Favours is full of noise and sad-guitars set against driving bass lines, beats and live drums. Reflecting on the album, bassist and lead singer, Lucinda Shannon, writes:
Sadly, while reading through my lyrics today with a compassionate eye I can feel the exhaustion and pessimism that’s been the wallpaper since 2020. I see it as a sense of claustrophobia at living in a shrinking world. This shrinking has sent me (and I doubt I am alone here) inward.
Looking at it [the album] now, I see and hear an older person, who was not able to reach that place of excitement for the possibilities of change. An older person who sees the work and can’t comprehend how to do it and so moves into a place of seeing things in single frames: the frame of the page, the window frame, the frame of the screen, a frame around possibility, a frame around time.
I write songs about break ups, books, and tv shows. This album is less about hope and being strong and bolshy in the face of the odds, and more about disillusion: pissy, listless distractions, parties that felt like a waste of time, dissatisfaction and spiritual discomfort – spiritual itchiness (also sometimes diagnosed as anxiety).

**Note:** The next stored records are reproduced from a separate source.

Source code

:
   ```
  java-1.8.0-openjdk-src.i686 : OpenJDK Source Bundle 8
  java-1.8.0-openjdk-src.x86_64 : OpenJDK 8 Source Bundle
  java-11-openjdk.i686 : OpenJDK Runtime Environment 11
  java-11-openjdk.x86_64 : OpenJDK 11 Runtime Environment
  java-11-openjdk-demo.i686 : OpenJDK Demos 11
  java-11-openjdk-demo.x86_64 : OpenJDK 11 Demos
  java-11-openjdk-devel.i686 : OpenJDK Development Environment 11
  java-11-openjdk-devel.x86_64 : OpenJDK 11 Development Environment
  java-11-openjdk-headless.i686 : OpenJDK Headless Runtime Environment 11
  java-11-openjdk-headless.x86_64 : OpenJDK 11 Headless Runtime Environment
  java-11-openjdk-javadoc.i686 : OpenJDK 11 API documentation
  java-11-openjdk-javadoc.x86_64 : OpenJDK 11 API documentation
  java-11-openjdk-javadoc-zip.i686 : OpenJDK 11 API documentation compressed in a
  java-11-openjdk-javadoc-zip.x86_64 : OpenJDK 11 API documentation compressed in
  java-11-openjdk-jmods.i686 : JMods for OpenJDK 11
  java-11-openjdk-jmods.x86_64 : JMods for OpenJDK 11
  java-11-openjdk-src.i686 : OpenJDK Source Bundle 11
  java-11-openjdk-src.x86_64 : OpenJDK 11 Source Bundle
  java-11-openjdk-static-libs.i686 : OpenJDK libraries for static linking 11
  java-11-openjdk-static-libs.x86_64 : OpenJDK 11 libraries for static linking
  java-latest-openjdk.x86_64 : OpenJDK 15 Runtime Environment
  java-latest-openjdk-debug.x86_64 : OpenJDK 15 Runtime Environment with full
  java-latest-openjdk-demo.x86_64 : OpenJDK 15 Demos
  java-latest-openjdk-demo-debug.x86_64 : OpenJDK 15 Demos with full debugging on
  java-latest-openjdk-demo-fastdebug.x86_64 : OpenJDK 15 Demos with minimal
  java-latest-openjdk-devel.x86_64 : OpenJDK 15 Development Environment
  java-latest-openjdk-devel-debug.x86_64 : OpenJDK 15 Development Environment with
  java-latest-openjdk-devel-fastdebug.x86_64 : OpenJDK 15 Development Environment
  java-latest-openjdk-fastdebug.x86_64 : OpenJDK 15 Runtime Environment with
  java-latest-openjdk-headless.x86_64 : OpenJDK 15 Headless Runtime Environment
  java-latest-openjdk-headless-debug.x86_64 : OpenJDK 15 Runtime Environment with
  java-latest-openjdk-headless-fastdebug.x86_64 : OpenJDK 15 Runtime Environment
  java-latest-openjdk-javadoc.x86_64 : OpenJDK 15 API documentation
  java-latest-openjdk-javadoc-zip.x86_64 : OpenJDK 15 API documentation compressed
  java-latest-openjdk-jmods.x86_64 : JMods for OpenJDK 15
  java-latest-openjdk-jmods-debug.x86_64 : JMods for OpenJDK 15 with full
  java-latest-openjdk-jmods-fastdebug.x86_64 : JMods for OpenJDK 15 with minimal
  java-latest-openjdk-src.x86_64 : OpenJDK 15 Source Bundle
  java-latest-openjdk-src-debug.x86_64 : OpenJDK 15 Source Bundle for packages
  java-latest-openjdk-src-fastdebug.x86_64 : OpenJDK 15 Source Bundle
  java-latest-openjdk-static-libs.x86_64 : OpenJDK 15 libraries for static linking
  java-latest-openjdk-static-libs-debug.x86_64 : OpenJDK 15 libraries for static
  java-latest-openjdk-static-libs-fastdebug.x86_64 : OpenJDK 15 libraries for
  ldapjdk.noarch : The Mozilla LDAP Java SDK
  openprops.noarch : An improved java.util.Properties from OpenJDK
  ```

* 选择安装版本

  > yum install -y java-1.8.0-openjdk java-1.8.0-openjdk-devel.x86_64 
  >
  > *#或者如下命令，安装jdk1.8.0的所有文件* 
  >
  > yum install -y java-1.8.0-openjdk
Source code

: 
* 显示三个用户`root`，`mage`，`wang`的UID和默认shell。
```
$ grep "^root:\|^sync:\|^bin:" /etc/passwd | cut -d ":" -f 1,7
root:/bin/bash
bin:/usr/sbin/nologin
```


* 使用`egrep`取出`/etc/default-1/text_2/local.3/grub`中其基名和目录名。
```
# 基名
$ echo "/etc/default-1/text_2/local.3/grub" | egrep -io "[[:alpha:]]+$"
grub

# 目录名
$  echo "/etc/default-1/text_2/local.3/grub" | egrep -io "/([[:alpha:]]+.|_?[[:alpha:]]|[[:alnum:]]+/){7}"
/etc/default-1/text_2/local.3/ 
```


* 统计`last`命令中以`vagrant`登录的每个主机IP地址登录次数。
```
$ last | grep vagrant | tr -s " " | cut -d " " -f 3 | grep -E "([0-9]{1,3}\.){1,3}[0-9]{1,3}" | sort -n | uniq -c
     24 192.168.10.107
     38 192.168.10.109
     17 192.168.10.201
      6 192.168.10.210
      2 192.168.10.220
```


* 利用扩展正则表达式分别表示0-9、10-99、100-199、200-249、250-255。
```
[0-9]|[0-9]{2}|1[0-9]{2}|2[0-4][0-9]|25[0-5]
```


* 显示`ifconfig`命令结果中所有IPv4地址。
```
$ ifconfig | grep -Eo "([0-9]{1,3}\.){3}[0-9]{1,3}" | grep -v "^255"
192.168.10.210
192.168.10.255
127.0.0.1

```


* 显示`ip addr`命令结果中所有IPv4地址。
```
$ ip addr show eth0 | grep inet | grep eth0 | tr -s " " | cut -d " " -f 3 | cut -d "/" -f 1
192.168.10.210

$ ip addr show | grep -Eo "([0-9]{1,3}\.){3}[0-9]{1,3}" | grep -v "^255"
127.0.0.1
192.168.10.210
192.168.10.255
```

Angsty. Itchy. Frustrated. That’s how I describe this album. Even the last song, Hand of Favour, feels like I am telling you something that you already know and may leave you feeling restlessly bored. Like, duh, yes let’s rob the millionaires already. We know what needs to happen but not how to do it and so everything ends up feeling like armchair complaints. Even writing that now, I know it’s not the TRUTH. There are myriad revolutions happening all over the world. I’m sad because this record isn’t about them – but what it’s like to feel far away from them.
Favours was recorded and mixed by Jordan Marson at Studio HMY with additional recording by the band in various sharehouses across nipaluna/Hobart. Album art by Laura Gillam and music videos for ‘Excuses’ by Keith Deverell and ‘Dogs’ by Jo Shrimpton (Flare Productions).